Question

Ratio of magnetic field at the centre of a current carrying coil of radius ${\text{R}}$ and at a distance of ${\text{3 R}}$ on its axis is
$
  {\text{(A) 10}}\sqrt {{\text{10}}} \\
  {\text{(B) 20}}\sqrt {{\text{10}}} \\
  {\text{(C) 2}}\sqrt {{\text{10}}} \\
  {\text{(D) }}\sqrt {{\text{10}}} \\
$

Answer 1

Hint:For finding the ratio of magnetic field at the centre of a current carrying coil of radius ${\text{R}}$ and at some distance ${\text{x}}$ on its axis is given by formula

\[\dfrac{{{{\text{B}}_{{\text{centre}}}}}}{{{{\text{B}}_{{\text{axis}}}}}}{\text{ = }}{\left( {{\text{1 + }}\dfrac{{{x^2}}}{{{{\text{R}}^{\text{2}}}}}} \right)^{{\text{3/2}}}}\] and then substitute the values of ${\text{x}}$ and ${\text{R}}$ in formula and simplify.

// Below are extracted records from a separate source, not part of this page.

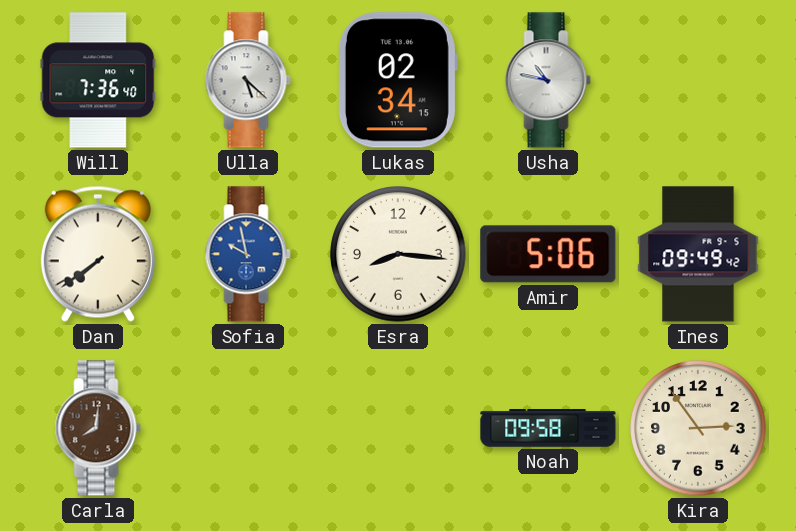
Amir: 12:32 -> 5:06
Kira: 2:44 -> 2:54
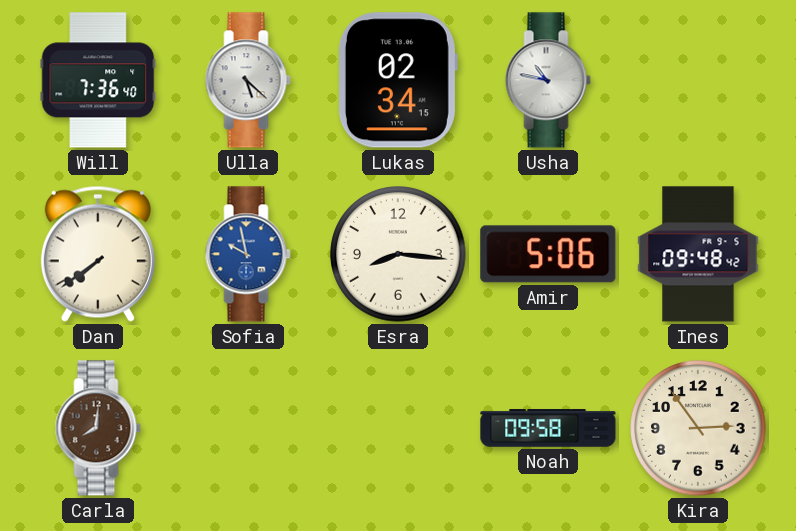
Ines: 09:49 -> 09:48
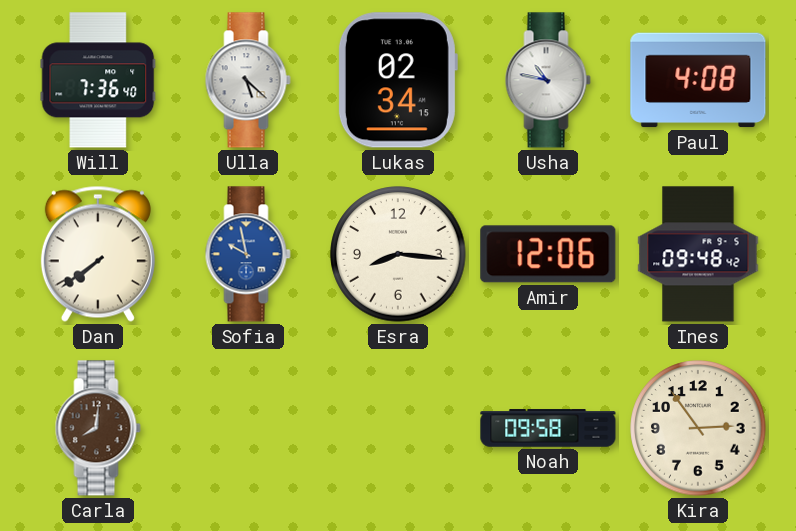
Paul: none -> 4:08
Amir: 5:06 -> 12:06
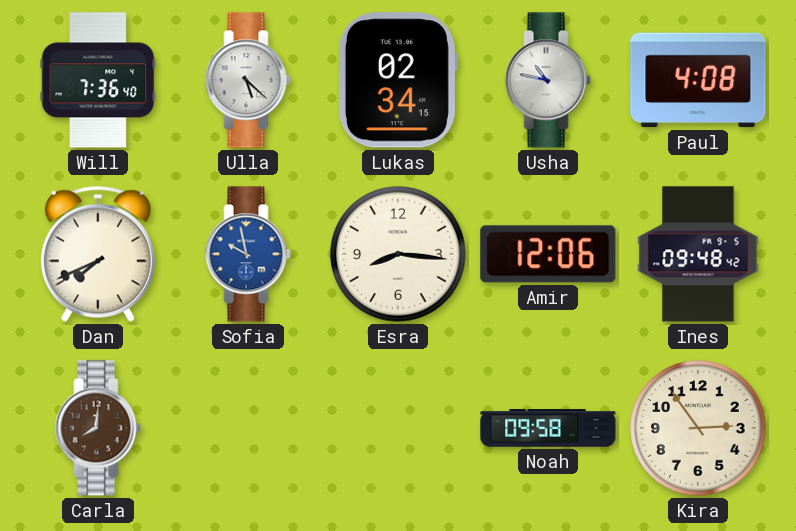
Dan: 7:39 -> 7:41
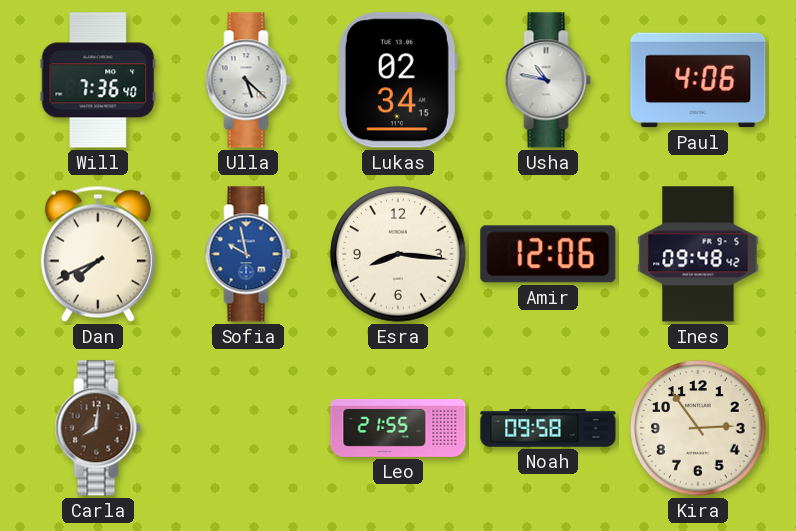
Paul: 4:08 -> 4:06
Leo: none -> 21:55
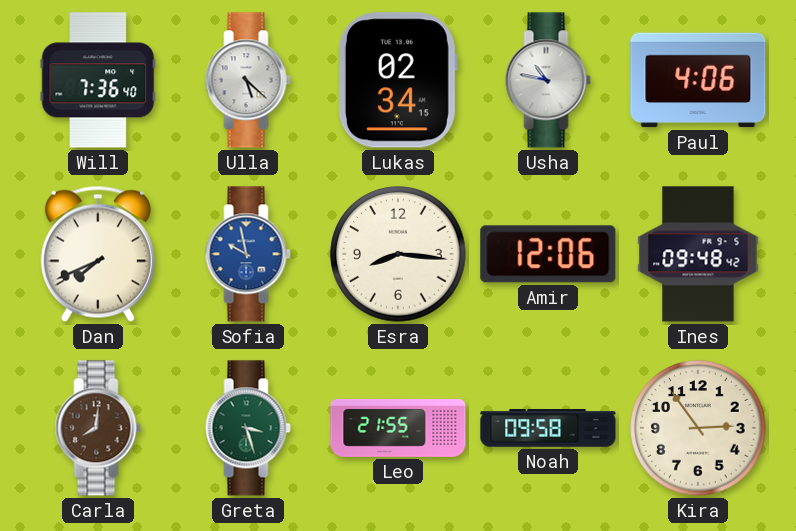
Greta: none -> 3:27
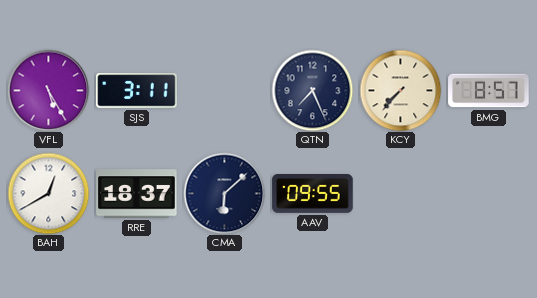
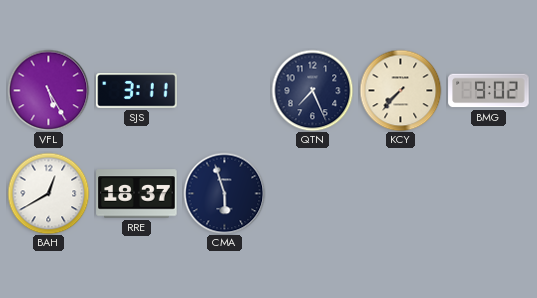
BMG: 8:57 -> 9:02
CMA: 6:08 -> 5:57
AAV: 09:55 -> none
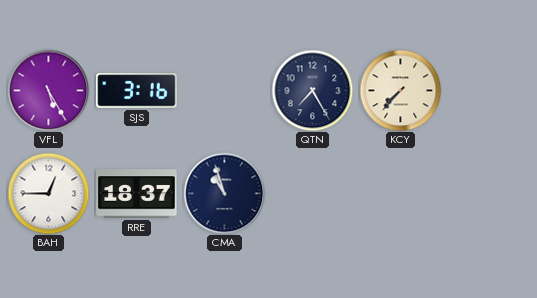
SJS: 3:11 -> 3:16
QTN: 7:26 -> 7:25
BMG: 9:02 -> none
BAH: 12:40 -> 12:45
CMA: 5:57 -> 10:57
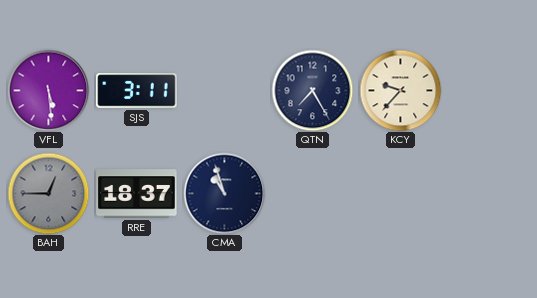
VFL: 5:25 -> 5:29
SJS: 3:16 -> 3:11
KCY: 7:37 -> 9:37
BAH dial: white -> grey
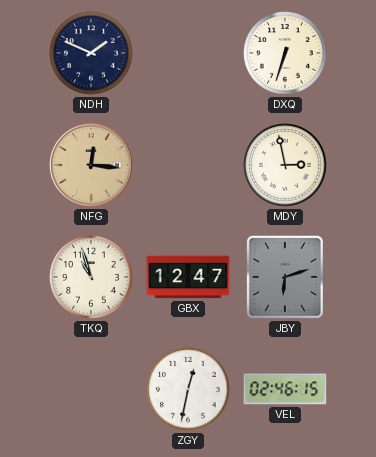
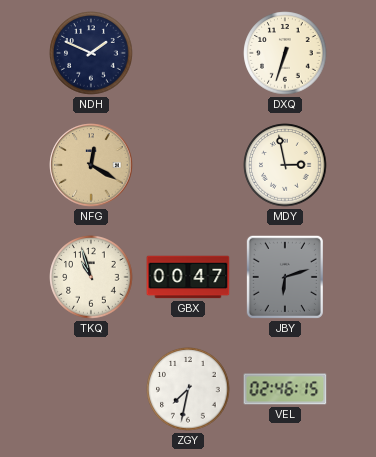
NFG: 12:16 -> 12:20
GBX: 12:47 -> 00:47
ZGY: 12:32 -> 7:32
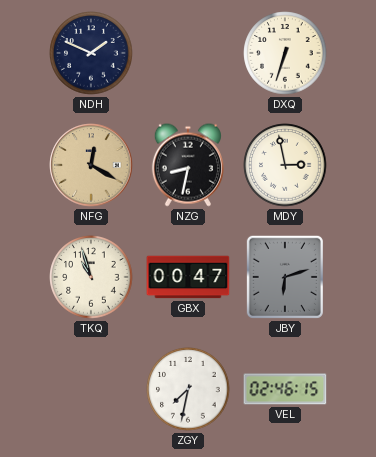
NZG: none -> 8:32
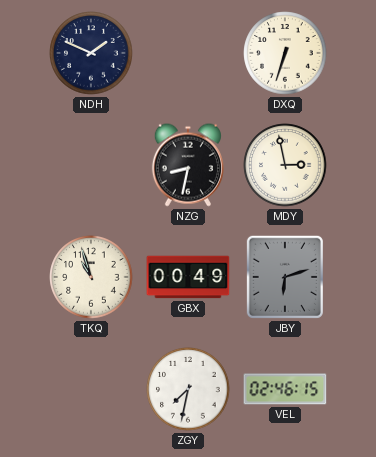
NFG: 12:20 -> none
GBX: 00:47 -> 00:49
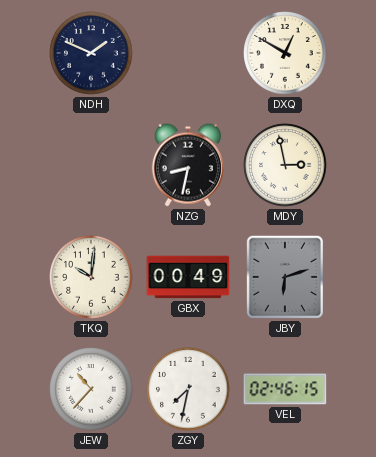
DXQ: 6:33 -> 12:50
TKQ: 10:57 -> 10:01
JEW: none -> 10:37
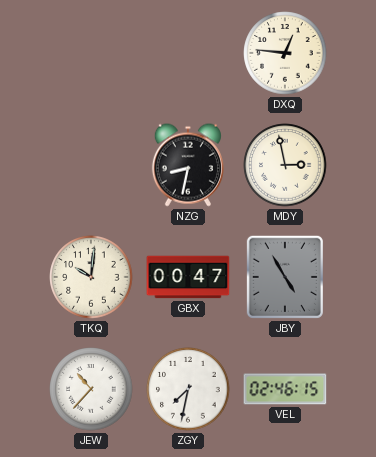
NDH: 1:49 -> none
DXQ: 12:50 -> 12:46
GBX: 00:49 -> 00:47
JBY: 6:12 -> 4:55
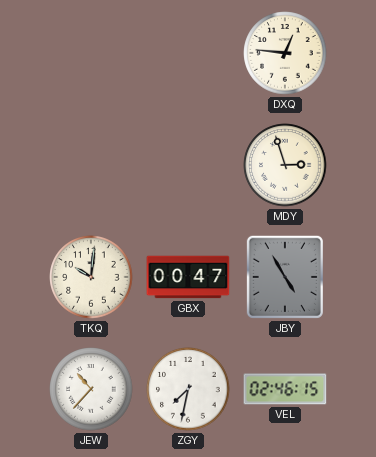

Complete step by step solution: Given: Radius of first current carrying coil is ${\text{R}}$
Distance, \[{\text{x = 3R}}\]

Magnetic field is a region or space around a magnet or current carrying conductor in which its influence can be experienced. Magnetic field is a vector quantity. SI unit of the magnetic field is Tesla and the CGS unit of the magnetic field is Gauss. The relation between SI unit and CGS unit of magnetic field is given as $1{\text{T = 1}}{{\text{0}}^{\text{4}}}{\text{G}}$.
For finding the ratio of magnetic field at the centre of a current carrying coil of radius ${\text{R}}$ and at a distance of ${\text{3 R}}$ on its axis is given by using relation
 \[\dfrac{{{{\text{B}}_{{\text{centre}}}}}}{{{{\text{B}}_{{\text{axis}}}}}}{\text{ = }}{\left( {{\text{1 + }}\dfrac{{{x^2}}}{{{{\text{R}}^{\text{2}}}}}} \right)^{{\text{3/2}}}}\]
Substituting the value of ${\text{R}}$ and ${\text{x}}$ in the above formula, we get
\[
  \dfrac{{{{\text{B}}_{{\text{centre}}}}}}{{{{\text{B}}_{{\text{axis}}}}}}{\text{ = }}{\left( {{\text{1 + }}\dfrac{{{{{\text{(R)}}}^{\text{2}}}}}{{{{{\text{(3R)}}}^{\text{2}}}}}} \right)^{{\text{3/2}}}} \\
  \dfrac{{{{\text{B}}_{{\text{centre}}}}}}{{{{\text{B}}_{{\text{axis}}}}}}{\text{ = }}{\left( {{\text{1 + }}\dfrac{{{{\text{R}}^{\text{2}}}}}{{{\text{9}}{{\text{R}}^{\text{2}}}}}} \right)^{{\text{3/2}}}} \\
   \Rightarrow \dfrac{{{{\text{B}}_{{\text{centre}}}}}}{{{{\text{B}}_{{\text{axis}}}}}}{\text{ = }}{\left( {\dfrac{{{\text{10}}}}{1}} \right)^{{\text{3/2}}}} \\
  \therefore {\text{ }}\dfrac{{{{\text{B}}_{{\text{centre}}}}}}{{{{\text{B}}_{{\text{axis}}}}}}{\text{ = 10}}\sqrt {{\text{10}}} \\
 \]
Thus, ratio of magnetic field at the centre of a current carrying coil of radius ${\text{R}}$ and at a distance of ${\text{3 R}}$ on its axis is ${\text{10}}\sqrt {{\text{10}}} $.

Therefore, option (A) is the correct choice.

Note: When a charged particle enters in a region where both electric field ${\text{E}}$ and magnetic field B exist then force act on the charged particle is called Lorentz force. The formula of the Lorentz force is given by \[F = q[\mathop E\limits^ \to + \mathop v\limits^ \to \times \mathop B\limits^ \to ]\]. Velocity selector is an arrangement of crossed electric and magnetic fields such that when charge particles move in this region then the net force acting on it is zero.